Fortunately you can execute checks via SSH instead. The first step to getting this working is to enable to Nagios server to access the remote server via SSH without a password. This requires creating a SSH kaypair for the Nagios user on the Nagios server -:
su nagios ssh-keygen -t rsa
Make sure you do not enter a passphrase when prompted. Now you need to copy the id_rsa.pub created to the remote server you need to login to -:
scp ~/.ssh/id_rsa.pub user@nagios.host:~/.ssh/authorized_keys
You should now be able to SSH to the remote server without providing a password. Obviously you should now make sure you Nagios server is adequately protected as it can access your other server without needing a password.
On the central Nagios server, in the commands.cfg configuration file, define the new checks. The example below defines a new check_ssh_load command:
# 'check_ssh_load' command definition
define command {
command_name check_ssh_load
command_line $USER1$/check_by_ssh -H $HOSTADDRESS$ -C "/home/user/bin/check_load
-w $ARG1$ -c $ARG2$"
}
This command will call the check_by_ssh plugin to connect to the specified host (via the $HOSTADDRESS$ macro) and execute the command /home/user/bin/check_load, which is the check_load plugin, on the remote machine; you will need to adjust the path to match the location of that plugin on the remote server. As well, if paths and/or usernames differ on remote servers and you plan to monitor more than one, you may need to define multiple commands, one for each server (or use macros).

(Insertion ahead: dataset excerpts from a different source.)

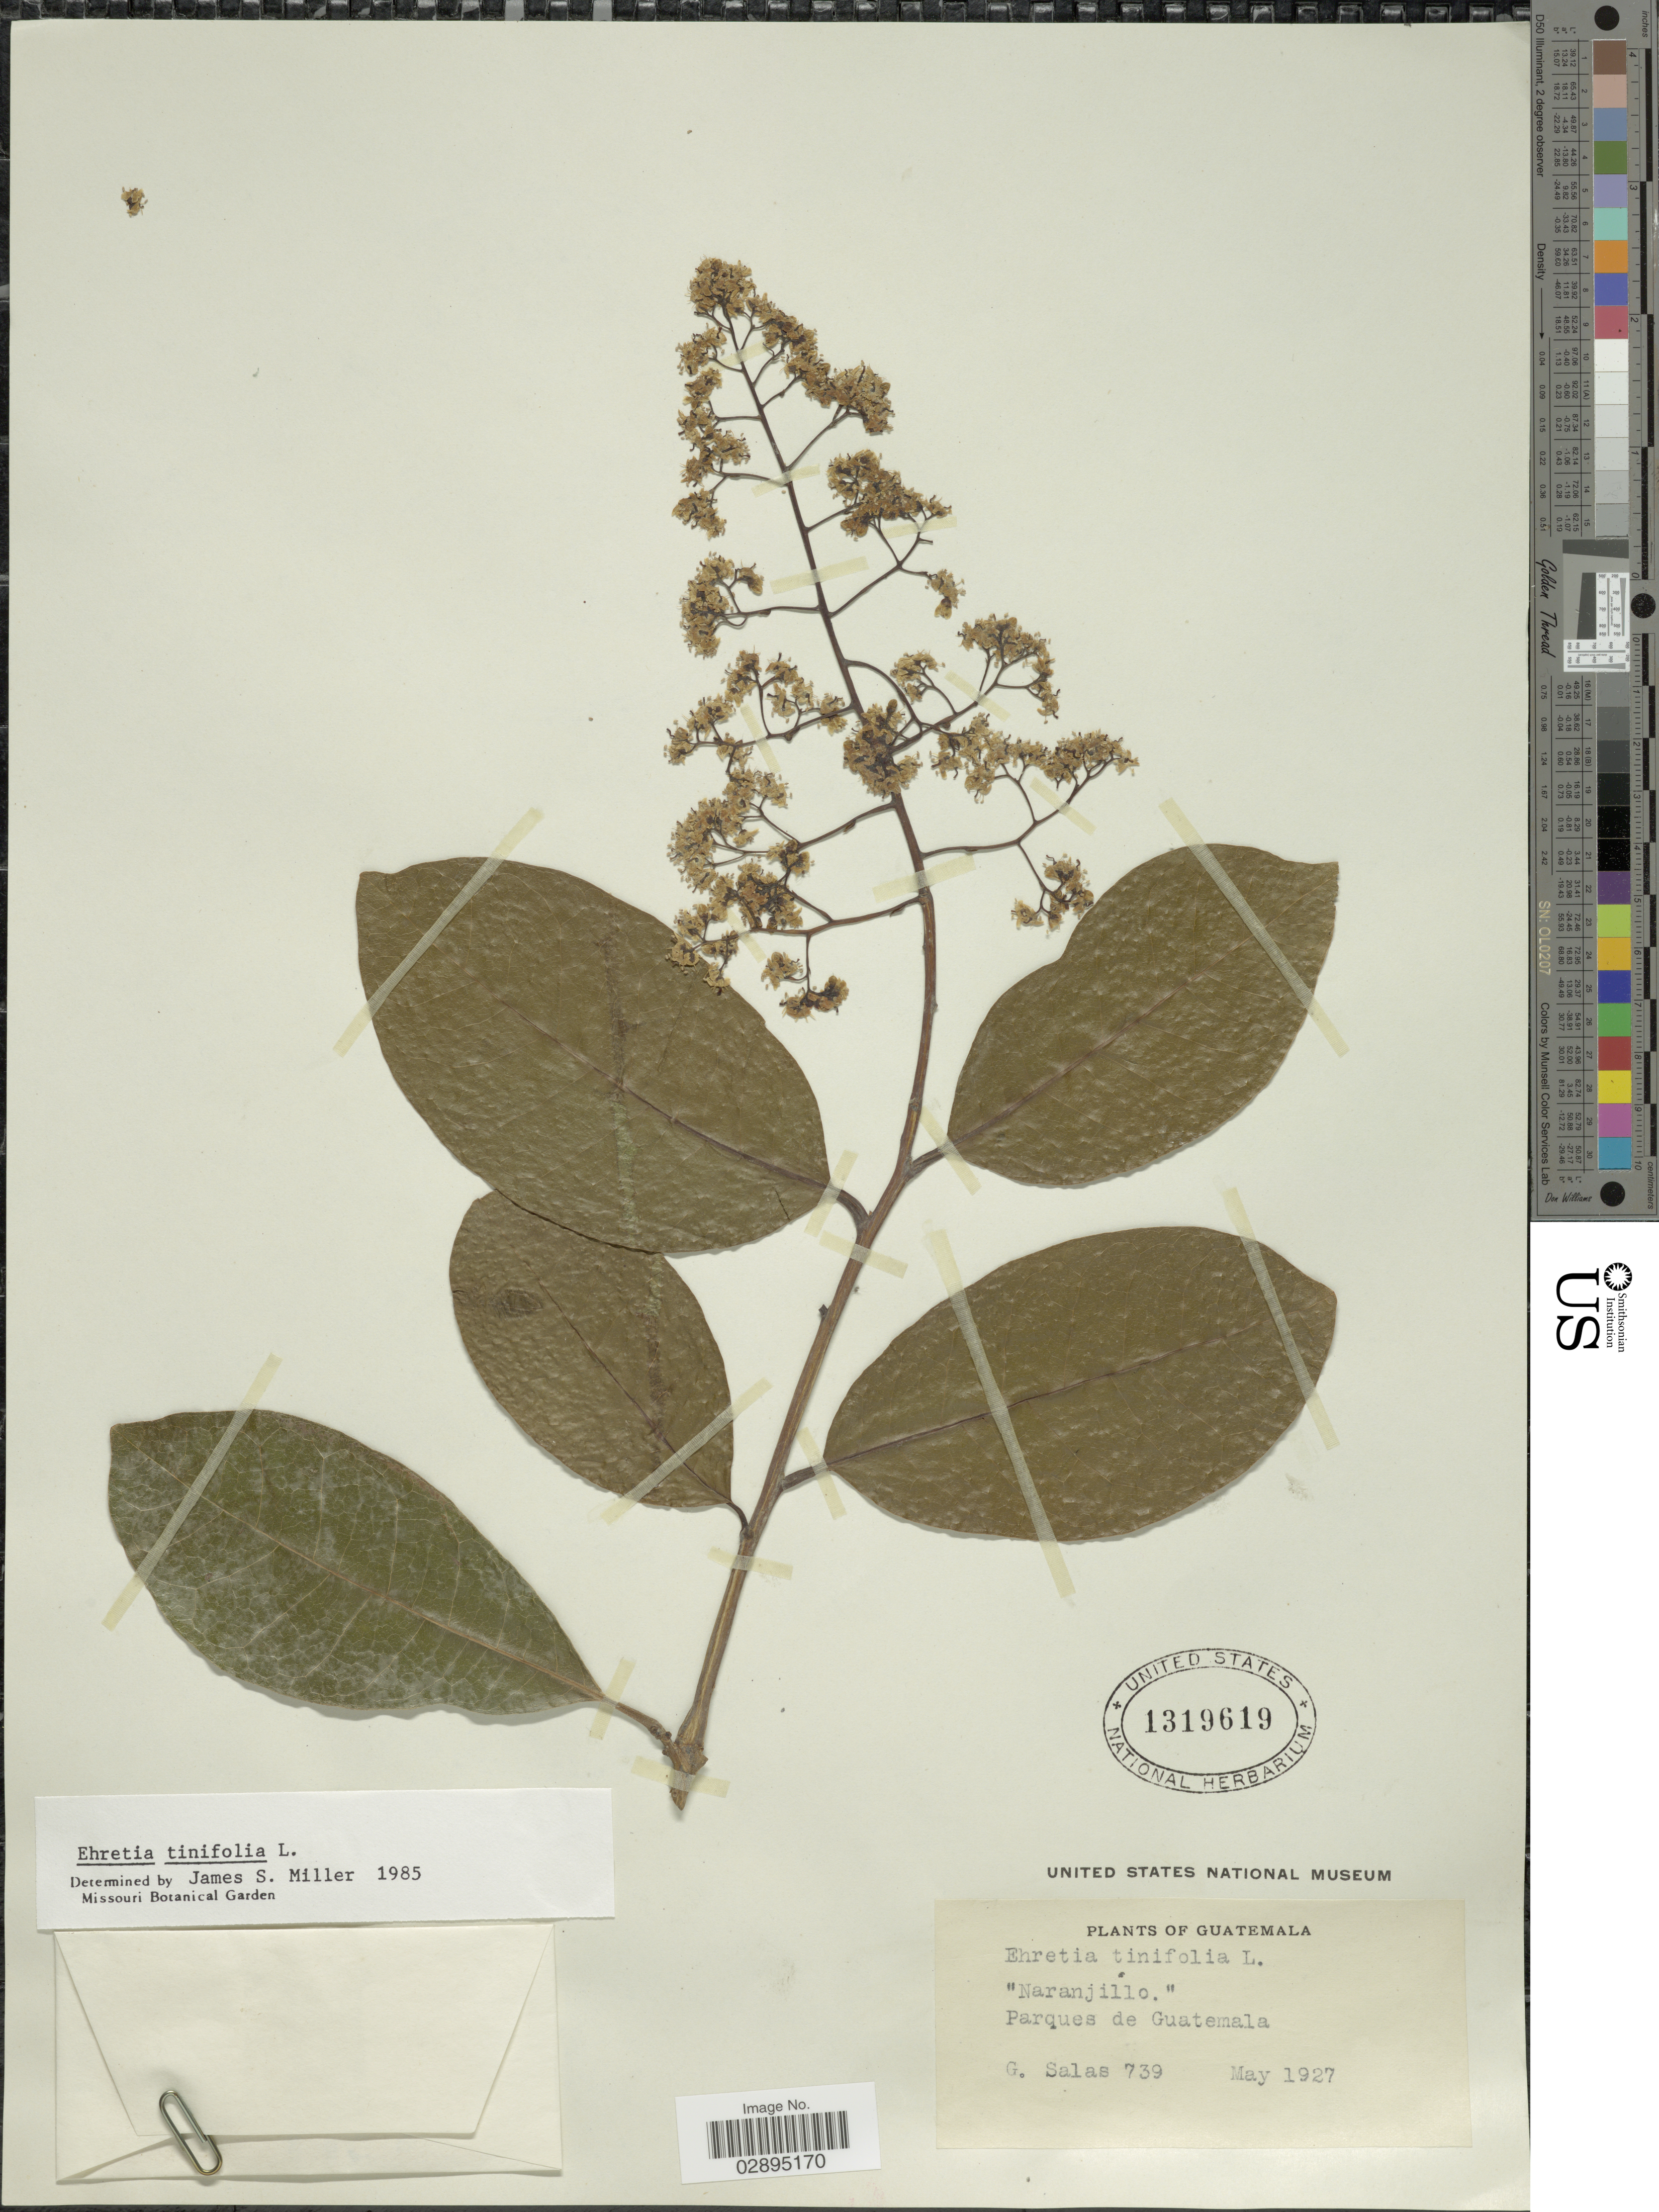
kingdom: Plantae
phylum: Tracheophyta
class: Magnoliopsida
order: Boraginales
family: Ehretiaceae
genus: Ehretia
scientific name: Ehretia tinifolia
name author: L.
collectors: G. Salas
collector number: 739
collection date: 1927-05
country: Guatemala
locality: Naranjillo.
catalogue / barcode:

Next, edit services.cfg and add the following:
define service {
use local-service
hostgroup_name ssh-nagios-services
service_description Current Load
check_command check_ssh_load!5.0,4.0,3.0!10.0,6.0,4.0
}
This defines a new service to execute for hosts in the ssh-nagios-services hostgroup. It calls the defined check_ssh_load command and will put the service in a warn state if the load average hits 5, and a critical state if it hits 10 (adjust to suit, of course).
Finally, edit hostgroups.cfg to create the ssh-nagios-services hostgroup. Systems added to this hostgroup will automatically begin to use the defined service.
define hostgroup {
hostgroup_name ssh-nagios-services
alias Nagios over SSH
members remote1,remote2
}
Here we define that remote1 and remote2 both belong to this hostgroup. As a result, both will start using the check_ssh_load command.
Using check_by_ssh is a convenient and secure way to execute Nagios plugins on remote servers. When all you can see of the status of a remote server is HTTP or SMTP availability, your view of the server is quite restricted. Being able to see local resource usage can allow you to spot problems, and correct them, before they are visible to users.